QUESTION: I am a partner in a business and have been told that in the event of the death of my co-partner there could be considerable problems for the business. Can you offer some advice on this matter?
ANSWER: A partnership is simply a group of two or more individuals who work together with a view to making a profit, which is shared in stated proportions. The proportion often reflects how long each has been in the firm, and how much money they invested to join, or create, the firm.
The usual objective is for each of the partners to make enough profit on a year-by-year basis to create and enhance their lifestyle, to continue in business long-term, and to retire with sufficient capital and income to support that lifestyle.
Death, illness and disability can destroy all these plans unless there is some forward thinking. However, running a business is a full-time occupation that requires constant focus on short-term needs, often at the expense of long-term strategic planning.

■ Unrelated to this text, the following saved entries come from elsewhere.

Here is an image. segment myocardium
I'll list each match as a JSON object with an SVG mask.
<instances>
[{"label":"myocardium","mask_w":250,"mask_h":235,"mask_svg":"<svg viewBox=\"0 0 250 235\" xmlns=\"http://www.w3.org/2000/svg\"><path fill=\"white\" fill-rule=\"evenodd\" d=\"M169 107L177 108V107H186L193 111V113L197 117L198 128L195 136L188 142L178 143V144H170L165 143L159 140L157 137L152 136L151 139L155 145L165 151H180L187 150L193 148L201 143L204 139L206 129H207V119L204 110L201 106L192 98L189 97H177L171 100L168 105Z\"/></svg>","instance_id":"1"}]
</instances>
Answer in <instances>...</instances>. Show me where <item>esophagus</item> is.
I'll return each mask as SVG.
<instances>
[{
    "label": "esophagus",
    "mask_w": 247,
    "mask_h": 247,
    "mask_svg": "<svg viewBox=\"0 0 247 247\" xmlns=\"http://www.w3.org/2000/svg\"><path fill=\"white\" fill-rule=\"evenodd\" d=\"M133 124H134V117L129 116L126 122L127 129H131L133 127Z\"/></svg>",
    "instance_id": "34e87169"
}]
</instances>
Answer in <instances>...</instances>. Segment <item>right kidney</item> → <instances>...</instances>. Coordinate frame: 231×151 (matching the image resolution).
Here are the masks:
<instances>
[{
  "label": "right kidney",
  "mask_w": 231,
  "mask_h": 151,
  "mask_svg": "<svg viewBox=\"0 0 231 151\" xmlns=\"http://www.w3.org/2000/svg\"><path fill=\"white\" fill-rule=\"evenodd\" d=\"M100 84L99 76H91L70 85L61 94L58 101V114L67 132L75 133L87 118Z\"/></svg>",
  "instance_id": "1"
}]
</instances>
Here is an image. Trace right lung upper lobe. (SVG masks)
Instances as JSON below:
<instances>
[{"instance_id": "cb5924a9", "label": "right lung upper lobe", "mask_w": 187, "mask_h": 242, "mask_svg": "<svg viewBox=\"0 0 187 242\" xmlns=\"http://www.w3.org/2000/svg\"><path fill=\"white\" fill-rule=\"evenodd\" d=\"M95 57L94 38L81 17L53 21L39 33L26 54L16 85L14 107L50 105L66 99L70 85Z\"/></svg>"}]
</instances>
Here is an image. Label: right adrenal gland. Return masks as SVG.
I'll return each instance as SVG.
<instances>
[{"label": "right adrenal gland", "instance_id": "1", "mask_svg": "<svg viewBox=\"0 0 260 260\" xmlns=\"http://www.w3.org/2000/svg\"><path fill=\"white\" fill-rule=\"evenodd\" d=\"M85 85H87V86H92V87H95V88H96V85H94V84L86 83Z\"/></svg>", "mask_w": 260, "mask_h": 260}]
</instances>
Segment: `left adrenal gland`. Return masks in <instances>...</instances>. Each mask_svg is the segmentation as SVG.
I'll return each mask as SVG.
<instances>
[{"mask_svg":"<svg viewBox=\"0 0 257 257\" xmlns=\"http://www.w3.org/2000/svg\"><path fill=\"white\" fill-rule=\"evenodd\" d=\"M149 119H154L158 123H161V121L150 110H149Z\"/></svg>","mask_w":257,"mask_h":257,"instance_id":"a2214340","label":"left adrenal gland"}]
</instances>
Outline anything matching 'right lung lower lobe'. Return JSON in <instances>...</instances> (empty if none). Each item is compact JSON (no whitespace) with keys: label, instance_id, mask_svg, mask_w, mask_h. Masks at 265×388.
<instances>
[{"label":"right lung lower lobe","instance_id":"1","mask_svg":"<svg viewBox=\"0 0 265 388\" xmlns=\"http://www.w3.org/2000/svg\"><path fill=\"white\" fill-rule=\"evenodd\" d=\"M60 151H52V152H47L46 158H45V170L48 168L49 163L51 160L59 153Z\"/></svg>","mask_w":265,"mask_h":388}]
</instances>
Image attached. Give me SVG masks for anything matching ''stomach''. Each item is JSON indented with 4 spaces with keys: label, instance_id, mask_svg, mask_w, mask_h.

Succession planning is one of those long-term issues that often gets ignored altogether, until it becomes a necessity as a result of the death or disability of a co-partner, at which point it becomes essential. Seeking the advice of an independent financial adviser early on in your business partnership can prepare and protect you from the financial and emotional strains such a situation presents.
The exact entitlement of a partner on their death should be detailed in the partnership agreement. Typically this will state that the deceased's estate is entitled to receive the deceased's share of the profit in the year of death, and their share of the partnership assets.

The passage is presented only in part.